The restaurant article has been discussed for the past year. According to Dionne, it is the “low-hanging fruit” that the Town Meeting could pass to begin changing the anti-business perception of the town’s zoning code. 

An amendment by Jack Weis (Precinct 2) sought to decrease the yardage from 1,000 to 600 feet, which the restaurant could claim for the parking requirements. Weis said one or more eateries could claim the same spaces in their applications, which has the potential of having too many vehicles for the same spots, leading to possible overparking and spillover onto side streets.

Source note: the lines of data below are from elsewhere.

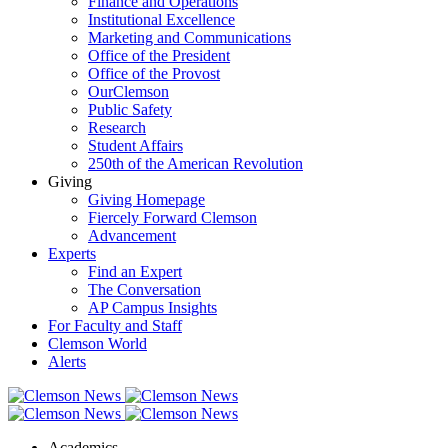
Finance and Operations
Institutional Excellence
Marketing and Communications
Office of the President
Office of the Provost
OurClemson
Public Safety
Research
Student Affairs
250th of the American Revolution
Giving
Giving Homepage
Fiercely Forward Clemson
Advancement
Experts
Find an Expert
The Conversation
AP Campus Insights
For Faculty and Staff
Clemson World
Alerts
Academics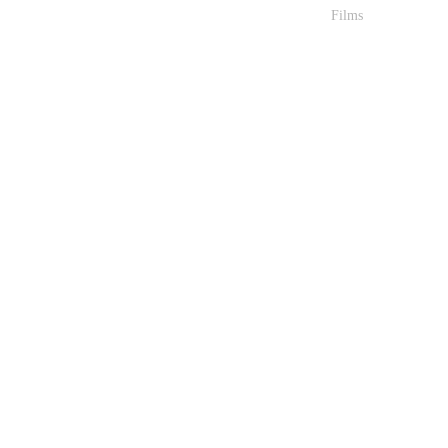
Films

“Let’s walk before we run,” said Weis.

But Town Meeting would not slowwalk the bylaw changes being proposed.

“I say we run as fast as we can given how important it is to attract more businesses and to become more restaurant friendly,” said Mark Kagan, Precinct 8.

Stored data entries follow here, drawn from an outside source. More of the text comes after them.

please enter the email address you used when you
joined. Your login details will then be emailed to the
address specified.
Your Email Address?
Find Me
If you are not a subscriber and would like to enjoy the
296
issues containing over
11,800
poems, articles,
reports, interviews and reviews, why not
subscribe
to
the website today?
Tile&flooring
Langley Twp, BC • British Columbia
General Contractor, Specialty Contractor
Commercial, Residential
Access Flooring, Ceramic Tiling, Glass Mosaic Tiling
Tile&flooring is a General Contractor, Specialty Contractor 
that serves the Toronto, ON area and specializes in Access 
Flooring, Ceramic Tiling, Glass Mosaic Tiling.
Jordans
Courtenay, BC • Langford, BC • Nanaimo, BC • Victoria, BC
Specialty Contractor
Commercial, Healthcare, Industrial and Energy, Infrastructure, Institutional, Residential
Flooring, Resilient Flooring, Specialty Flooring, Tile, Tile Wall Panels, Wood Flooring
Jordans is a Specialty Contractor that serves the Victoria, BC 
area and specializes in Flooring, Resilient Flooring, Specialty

The article passed 217-12-0.

For Angus Abercrombie (Precinct 8), who was one of the article’s chief campaigners, the margin of the vote “shows what we are looking at in terms of the level of support and level of understanding in this body of just how dire the situation is right now.”

“Many communities see parking requirements reform as radical. What I see is radical is asking our residents to choose between an almost a 10 percent year-over-year tax increase, or millions of dollars in lost services,” he said.

“To know that we’re going to have to ask that question again in just a few years if we aren’t able to turn around our ship on business development. Frankly, this isn’t radical policy. The radical question is the one we settled on April 2,” said Abercrombie, noting the passing of a $8.4 million Prop. 2 1/2 override.

“I think there was a huge mandate. Not just to this level of parking reform but beyond these levels of zoning reforms. And that’s what I’m looking forward to,” he said

With the successful passage of the restaurant parking, Town Meeting will next take up zoning changes to making Belmont a hotel friendly community.

“Hotels are a fabulous business opportunity. They provide room tax, meals, and alcohol tax, plus the underlying value is high. So it’s a quadruple win for us. Not to mention the fact that people want it so their families can stay here,” said Dionne, who predicts a hotel article will come before the 2025 annual Town Meeting.